A society with too few children can't afford the costs of caring for its aging population, and a society with too many children will suffer from political instability because there won't be enough jobs for them all, Foot said.

Canada, with a fertility rate of 1.6, is on the right track.

"I think our position's very good," Foot said. "Canada's demographic future is considerably better than most of Western Europe and Japan, and Southeast Asia."

David Foot is an economics professor at the University of Toronto. He wrote Boom, bust & echo 2000: Profiting from the demographic shift in the new millennium along with Daniel Stoffman. And you might recall that Daniel Stoffman wrote Who Gets In: What's wrong with Canada's immigration program - and how to fix it so I think it's safe to say these men are better positioned to give informed commentary on the immigration system then most.

What's pertinent to take away from this is that Canada's population will continue to grow in the absence of immigration albeit at a slower pace. This has to do with Canadians having children in a time when we are living longer then ever before. This begs us to ask if immigration is really about population growth; or is that just a ruse to hoodwink Canadians into accepting a disagreeable policy for the sake of special interests like banks, property developers, law firms, the immigration industry itself, social workers, politicians, neo-colonialists, etc.

It's also interesting to read the assurance that even with a birth rate below replacement levels, Canada's 1.68 birth rate is "on the right track." The reasoning is that too many children can outpace job creation and potentially destabilize a society. This is a future Middle Eastern nations like Iran must cope with. On the other hand if you have too few children you will not have enough to support the economy and an aged society but this doesn't appear to be Canada's case.

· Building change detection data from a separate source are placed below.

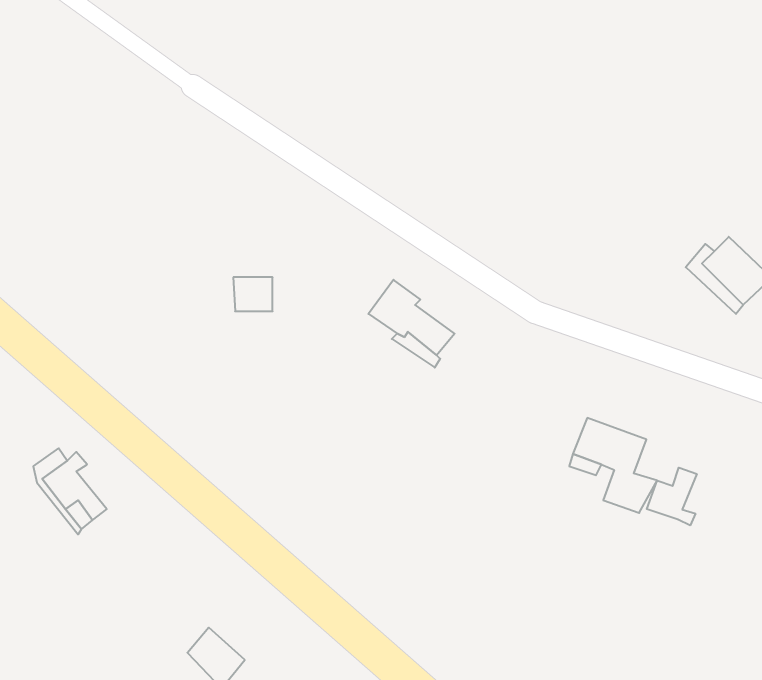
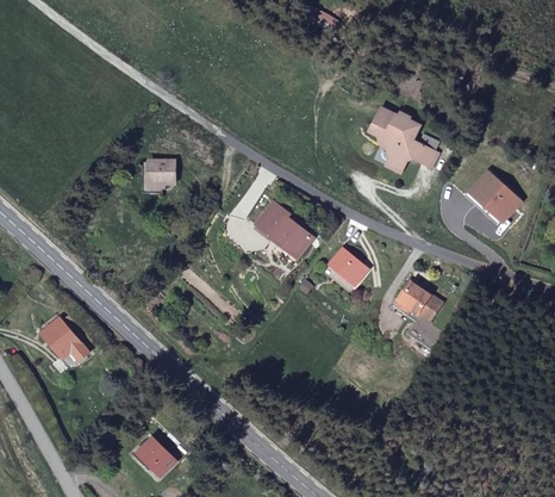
building: none -> [372,107,439,170]
building: [233,277,273,311] -> [149,163,175,186]
building: none -> [337,246,375,279]
building: [647,468,697,525] -> none

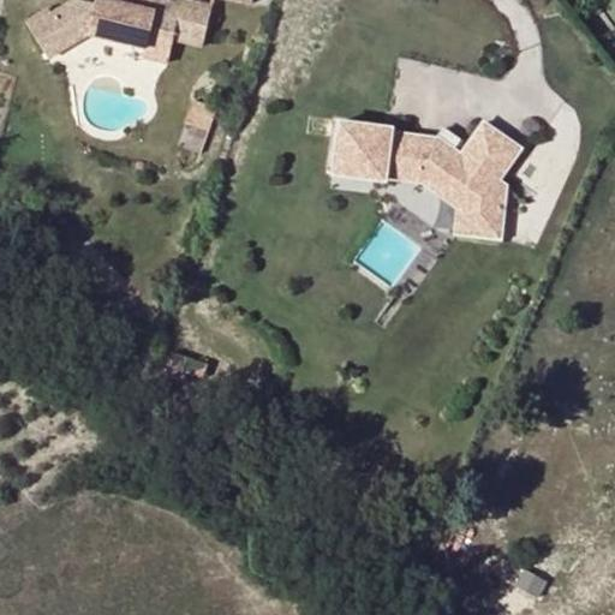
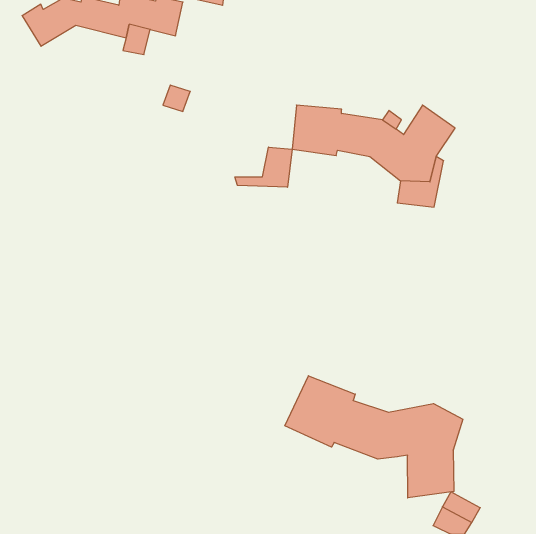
building: none -> [235,147,292,187]
building: none -> [285,376,463,498]

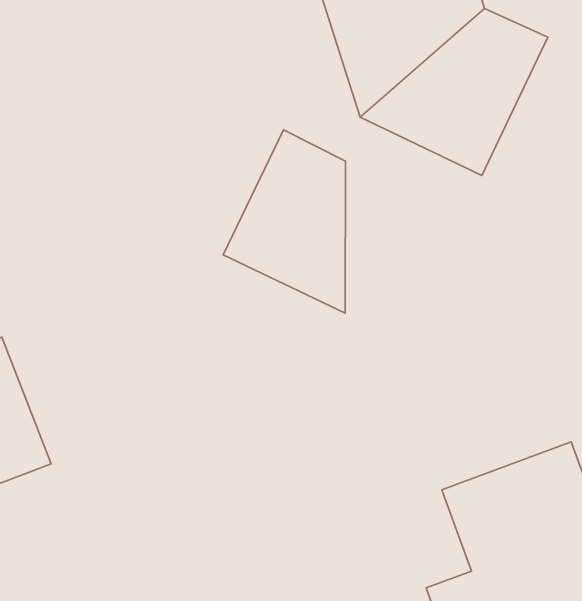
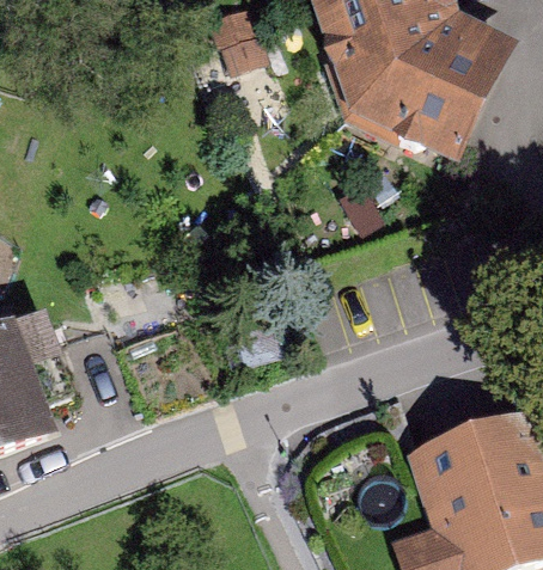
building: [223,130,345,313] -> none

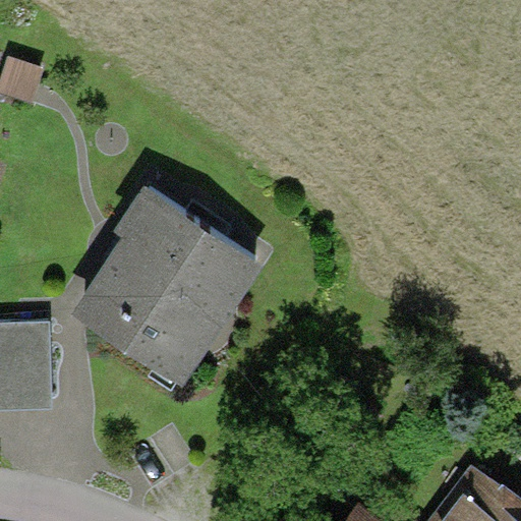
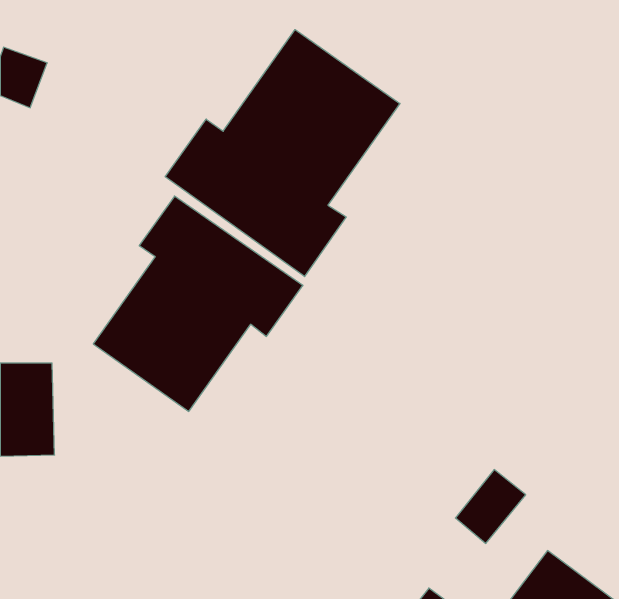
building: none -> [165,30,400,277]

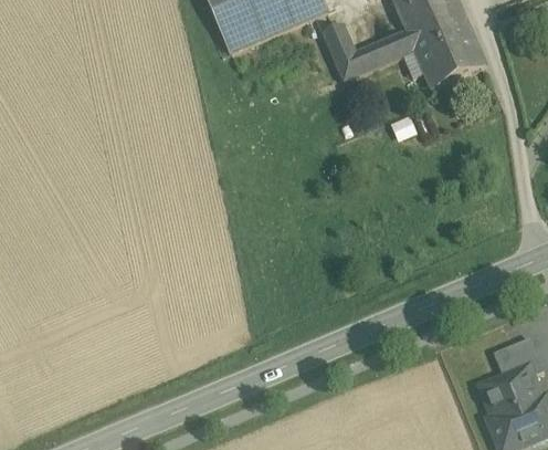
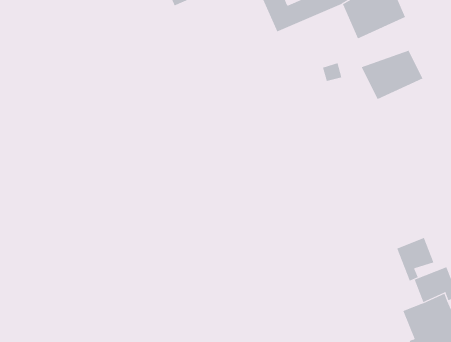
building: none -> [361,50,423,100]
building: none -> [396,237,434,281]

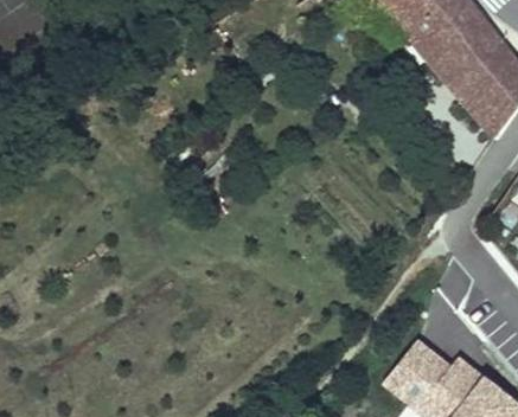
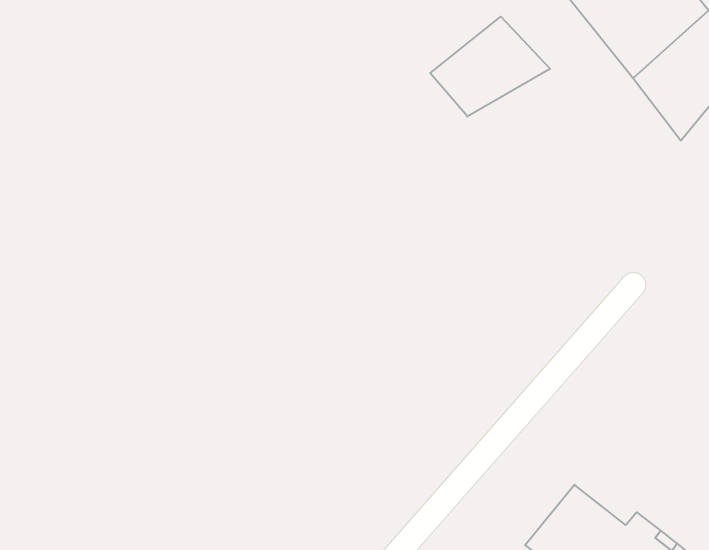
building: none -> [430,17,550,117]

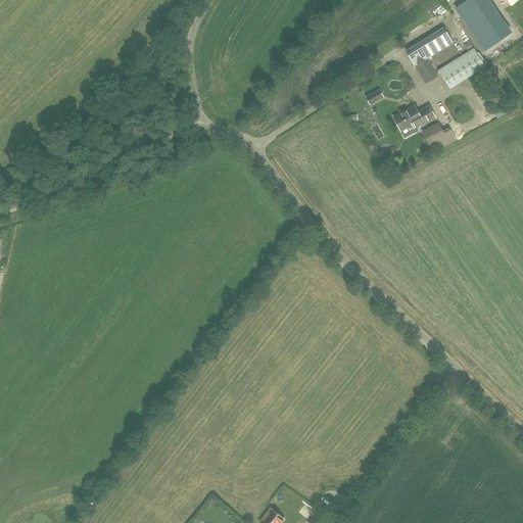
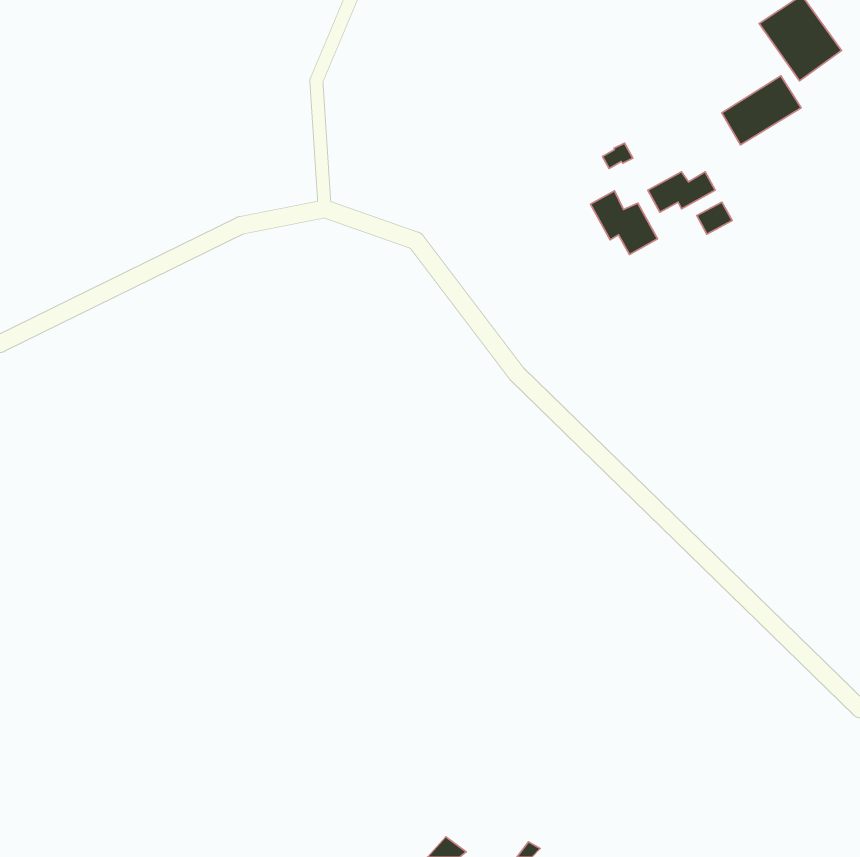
building: [405,31,446,82] -> none
building: none -> [590,191,658,255]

So all in all the low birth rate argument appears to be an over exaggerated and misleading one. If Canada's 1.68 birth rate is "on the right track" then excessive immigration may create a problem when one didn't exist. The question is if Canada does have excessive immigration. I think it does and we are currently creating future problems that could have been avoided if saner heads prevailed and those who actually know what they are talking about were paid attention to. If immigration built the country it can also ruin it.

1 comment:

Anonymous said...

I'm a longtime reader (and arguer), a born Canadian and a "visible minority." I don't know if immigration is necessary at this point but after having heard this week that we take in the same number of immigrants as the United States - though they have 10x our population size - I certainly believe that the current targets are too high. At a tenth of America's population size, we should proportionally a tenth of its immigration target, so rougly 25k per annum.